I love it. I buy it in 10kg bags :thumb:


----------



## Big Dawg (Feb 24, 2008)

£21 a week on chicken breast

£7 a week on turkey mince

£4.50 a week on protein powder

About £5 a week on broccoli

About £1 a week on oils

Probs £1 a week on peanut butter

Probs about £40 in total, excluding refeed day, but I'm trying to keep costs down there.


----------



## Big Dawg (Feb 24, 2008)

sizar said:


> *OAT*
> 
> Eggs
> 
> ...


Why have you just written "OAT" there?


----------



## Guest (Mar 24, 2010)

AlasTTTair said:


> Why have you just written "OAT" there?


He must only eat 1 bit of oat a week


----------



## El Ricardinho (May 30, 2008)

do you really eat the exact same diet 'sizar as brandl apart from your grain of oat?


----------



## b4kun09 (May 20, 2009)

costs am arm and a leg to diet. its probably cheaper to eat kfc everynight lol

i spend £33 every 10 days on chicken

£20 fresh mackrel & salmon

oats

pineapple chunks

herbs

protein powders

olive oil

brocolli

salsa sauce 

granary bread

thats without supps


----------



## b4kun09 (May 20, 2009)

i went in asda the other day and put 16 trays of fresh mackrel on the conveyer. the lady looked at me as if i'd robbed her house.


----------



## Big Dawg (Feb 24, 2008)

El Ricardinho said:


> do you really eat the exact same diet 'sizar as brandl apart from your grain of oat?


I think it's quite worrying that someone of sizar's age a) goes out of his way to eat only a single oat every week or B) doesn't understand how to turn singular words into plurals  .


----------



## BigDom86 (Jul 27, 2008)

sizar only uses an s to spell his name


----------



## hilly (Jan 19, 2008)

Riddler said:


> Per week / month?

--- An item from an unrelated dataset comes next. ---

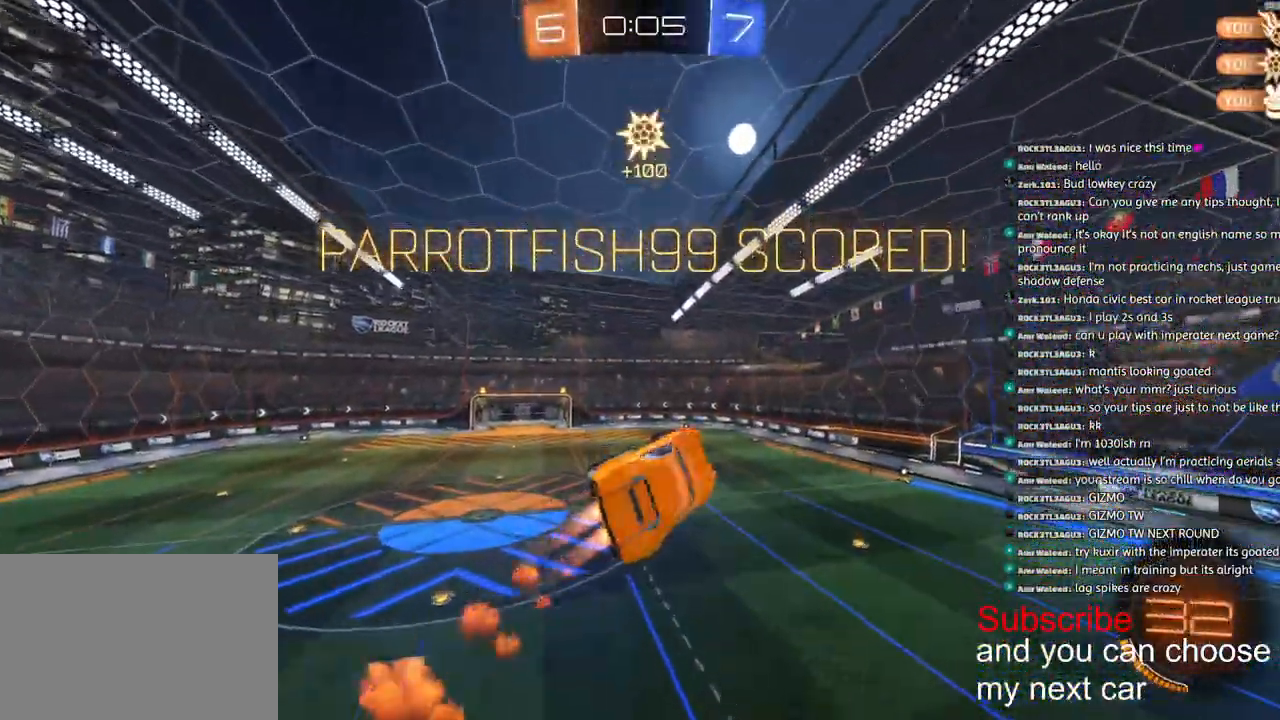
{"buttons": ["SQUARE", "L2"], "left_stick": "left", "right_stick": "center", "events": [[67, "SQUARE", "down"], [83, "R1", "up"], [83, "R2", "up"], [500, "left_stick", "left"]]}
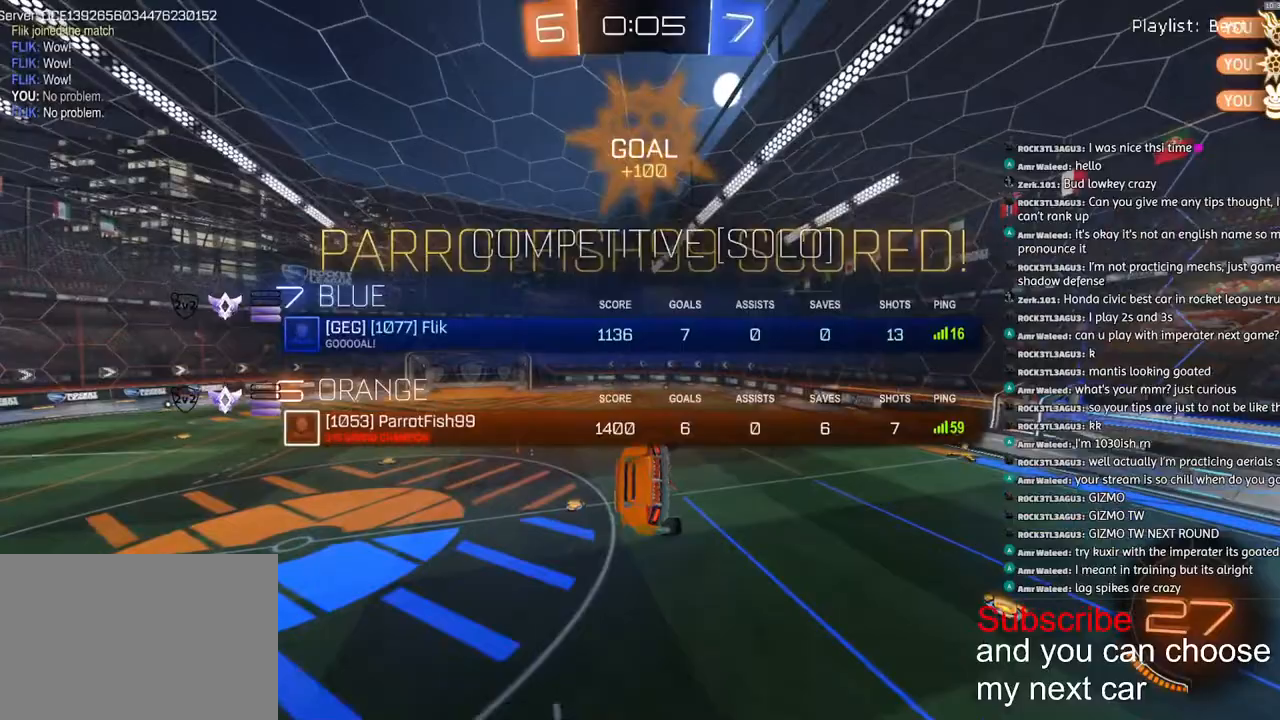
{"buttons": ["SQUARE", "L2", "R2"], "left_stick": "left", "right_stick": "center", "events": [[283, "R2", "down"]]}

And what is it?


every week i buy 70 eggs and 5kg chicken breast which costs me 30 quid.

I also go through around 1.5-2kg steak which is another 15-20 quid. then probs atleast 20 quid on broc,oats,rice,rice cakes etc and condiments

atleast 70 a week. this is just pure edible food not supps etc and im bloody dieting lol.


----------



## MillionG (Nov 17, 2009)

About £100 a month at a guess, excluding sups.

Eggs

Fish

Chicken

Tuna

Bagels

Milk

Rum

+other stuff I can't think off

And lots of them


----------



## Rotsocks (Jan 1, 2010)

About 50 per week which includes protein powders and suppliments but does not include any meals out.

Actually spent more when not training as used to eat out more.


----------



## tom_91 (Jul 7, 2009)

Wow don't know how I'm going to fund a decent diet through uni!


----------



## Suprakill4 (Jul 11, 2008)

I would say about £300 per month including supplements. When cutting i spend alot less though which is great at the minute!


----------



## MillionG (Nov 17, 2009)

tom_91 said:


> Wow don't know how I'm going to fund a decent diet through uni!


You learn pal, cheapo frozen fish and bulk buys of chicken or tuna when on offer, 4.5kg bags of rice for £3.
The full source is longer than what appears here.